→ **TASK TO CARRY OUT**
Pick up the caregiving blog post below after its final line and continue it, keeping its voice and format.

→ **SELECTED EXTRACT**

-.-.-

Truth and Dare
Jun 18 2010 in Denise's Blog, Your Caregiving Journey by Denise
Today on Your Caregiving Journey, Anna Stookey joined us to continue our conversation about getting more help. You can listen to our show via the player at the bottom of the post.
Last month, we spoke about Self-Sufficiency Syndrome. Today, we took a closer look at those in the family who don’t help. And, as happens, when we look at others we turn to ourselves.
Anna shared an important an insight this morning: When we ask for help, we ask to be different and to be seen differently. We may take on a certain role in our family (nuturer, doer)–a role that we and others become comfortable in and with. When we ask for help, we are changing our role, which can cause discomfort for ourselves and for others.
And, here’s the key: We can be–just be–within the discomfort. It’s not our place to change other family members’ discomfort to comfort by saying, “Oh, gosh, I guess I can keep doing this. There’s no need to help.”
Here’s how it can look:
Carol, the family caregiver: “It’s really important for me to here for our caree. I can continue as long as I have two days off every month. How can we make that happen?”
Frank, a family member: “Oh, come on! You can’t be serious. You know I have too much going on right now. You know I’ve got a stressful job, an ex-wife who won’t give me a break and a teen-ager trying to send me to an early grave. I can’t believe you would ask me to help out with all that I’ve got going on.”

-.-.-

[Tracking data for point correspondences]

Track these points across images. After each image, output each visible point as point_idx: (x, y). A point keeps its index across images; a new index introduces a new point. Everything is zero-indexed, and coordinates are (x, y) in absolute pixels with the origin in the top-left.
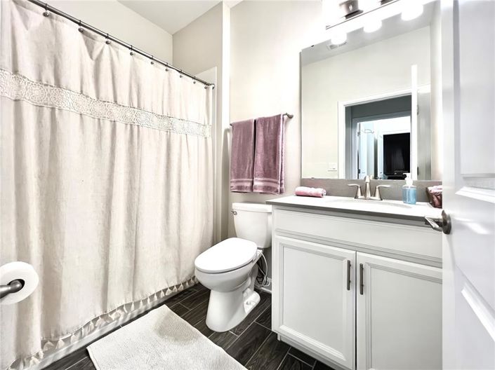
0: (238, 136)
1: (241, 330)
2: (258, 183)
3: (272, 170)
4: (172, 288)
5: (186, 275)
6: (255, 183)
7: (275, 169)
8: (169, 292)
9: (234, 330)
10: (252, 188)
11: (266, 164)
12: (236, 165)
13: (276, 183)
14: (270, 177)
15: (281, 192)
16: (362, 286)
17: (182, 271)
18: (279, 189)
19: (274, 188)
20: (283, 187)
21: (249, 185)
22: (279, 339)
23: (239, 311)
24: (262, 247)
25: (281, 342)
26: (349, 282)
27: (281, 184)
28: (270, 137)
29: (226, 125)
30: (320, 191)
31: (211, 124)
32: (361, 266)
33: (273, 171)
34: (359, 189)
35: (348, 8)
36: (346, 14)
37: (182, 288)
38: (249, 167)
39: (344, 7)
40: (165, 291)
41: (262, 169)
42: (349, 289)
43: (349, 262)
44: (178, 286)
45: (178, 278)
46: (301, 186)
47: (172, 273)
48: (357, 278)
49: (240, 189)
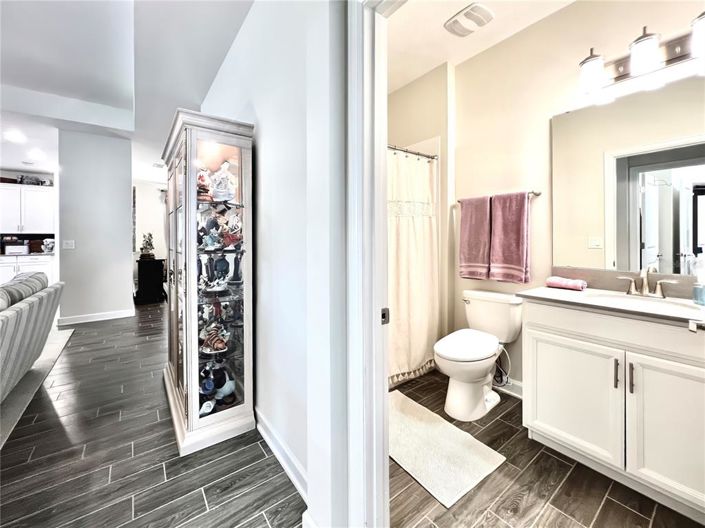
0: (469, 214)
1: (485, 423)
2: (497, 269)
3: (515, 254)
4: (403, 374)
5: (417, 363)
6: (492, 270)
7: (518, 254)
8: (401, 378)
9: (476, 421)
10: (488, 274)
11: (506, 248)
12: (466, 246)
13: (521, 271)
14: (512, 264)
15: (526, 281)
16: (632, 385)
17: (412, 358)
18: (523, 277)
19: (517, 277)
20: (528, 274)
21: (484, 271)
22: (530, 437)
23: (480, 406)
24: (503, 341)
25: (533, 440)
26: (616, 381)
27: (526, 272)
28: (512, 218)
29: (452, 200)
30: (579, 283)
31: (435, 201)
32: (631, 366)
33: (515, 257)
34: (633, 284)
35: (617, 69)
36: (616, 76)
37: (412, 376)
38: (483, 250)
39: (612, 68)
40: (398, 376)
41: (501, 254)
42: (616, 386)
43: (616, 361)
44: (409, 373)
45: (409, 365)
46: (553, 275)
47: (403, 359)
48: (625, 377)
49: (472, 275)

-.-.-

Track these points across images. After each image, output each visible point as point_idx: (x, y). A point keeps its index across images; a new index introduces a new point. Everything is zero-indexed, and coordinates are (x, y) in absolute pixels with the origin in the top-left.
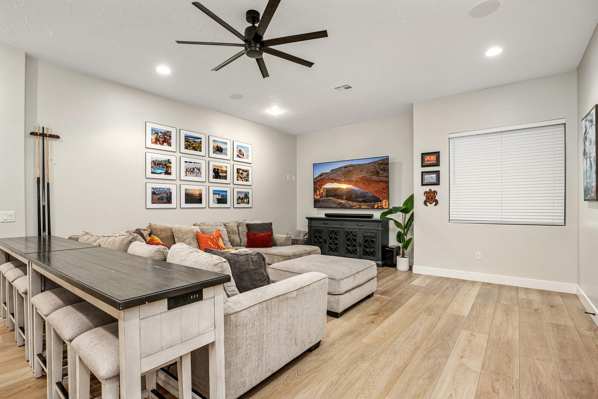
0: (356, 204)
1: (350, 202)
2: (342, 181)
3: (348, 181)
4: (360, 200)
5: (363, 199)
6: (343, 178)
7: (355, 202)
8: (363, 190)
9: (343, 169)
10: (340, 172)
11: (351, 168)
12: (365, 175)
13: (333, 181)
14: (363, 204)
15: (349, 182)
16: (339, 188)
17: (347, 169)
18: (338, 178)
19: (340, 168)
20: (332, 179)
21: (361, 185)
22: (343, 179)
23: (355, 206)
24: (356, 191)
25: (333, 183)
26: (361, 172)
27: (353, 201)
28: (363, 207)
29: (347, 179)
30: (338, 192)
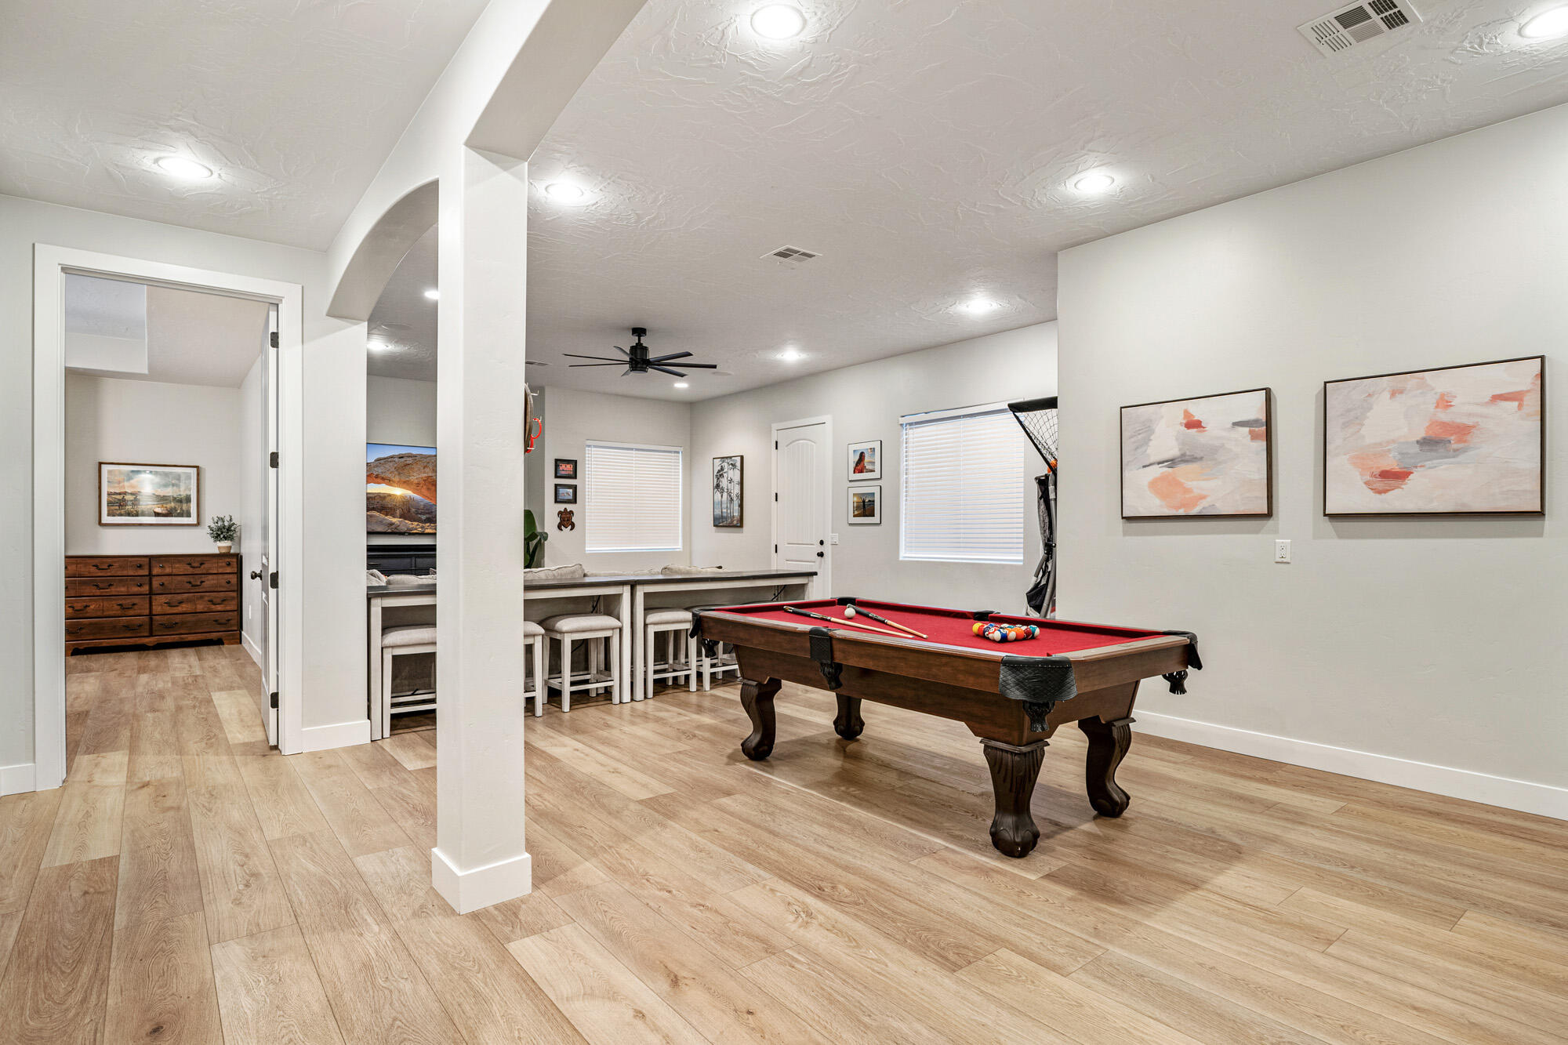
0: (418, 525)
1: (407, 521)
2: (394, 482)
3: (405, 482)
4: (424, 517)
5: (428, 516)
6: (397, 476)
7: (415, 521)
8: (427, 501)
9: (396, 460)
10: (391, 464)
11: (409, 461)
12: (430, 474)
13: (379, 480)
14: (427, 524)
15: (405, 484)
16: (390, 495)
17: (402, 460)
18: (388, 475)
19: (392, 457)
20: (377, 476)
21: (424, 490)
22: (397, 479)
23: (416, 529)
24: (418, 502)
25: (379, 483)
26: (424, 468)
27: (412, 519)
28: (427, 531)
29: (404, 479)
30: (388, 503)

-.-.-

→ **THE ANSWER**
Rather than caving and removing her request, Carol says: “Yes, I understand. It’s a tough time for you. I also understand that I’m often worn out. I’ve made significant sacrifices. To keep going, I need two days off every month. I’ll let you give some thought as to how this can work. I’m open to all ideas. I’ll give you a call Tuesday to discuss.”
In this exchange, Carol spoke her truth (what she needs to continue) and dared to be different. She’s given Frank time to consider options. She’s also given herself time to research alternatives, in case Frank cannot step in. More important, she saved herself from rescuing Frank from his discomfort.
This next week, give some thought as to how you can dare to be different. Tell your truth, then take the dare.
Related Articles
- Diffusing Faulty Family Members (caregiving.com)
- Recovering from SSS and Facing Our Fears (caregiving.com)
- Letting Go of the Look of Stress (caregiving.com)
- Money, Stuff and Happiness (caregiving.com)


Sharon said on June 18, 2010
I just listened to this broadcast, and there were some interesting concepts expressed. I do think it is true that it is difficult to let go because of fear that someone else will not do our caregiving responsibilities as well simply because we as caregivers have been doing it longer.
I have been checking into outside paid resources for this fall, because I would like to attend some concerts with some friends. Even this makes me a little nervous.
I would also accept outside help from relatives if offered. Taking care of a spouse is a little different than a parent, however. With a parent in theory at least all the siblings are supposed to take equal responsibility.
I’m not sure how much I should ask of my husband’s siblings, however. My own siblings live 500 miles away. Can I expect a sister of my husband for example to come in and help my husband to the bathroom, to pull down and up his pants, and to dress him for bed; if I would like to be gone for a more extended period of time? Getting and asking for help is not always just an issue of “letting go” and daring to ask for help.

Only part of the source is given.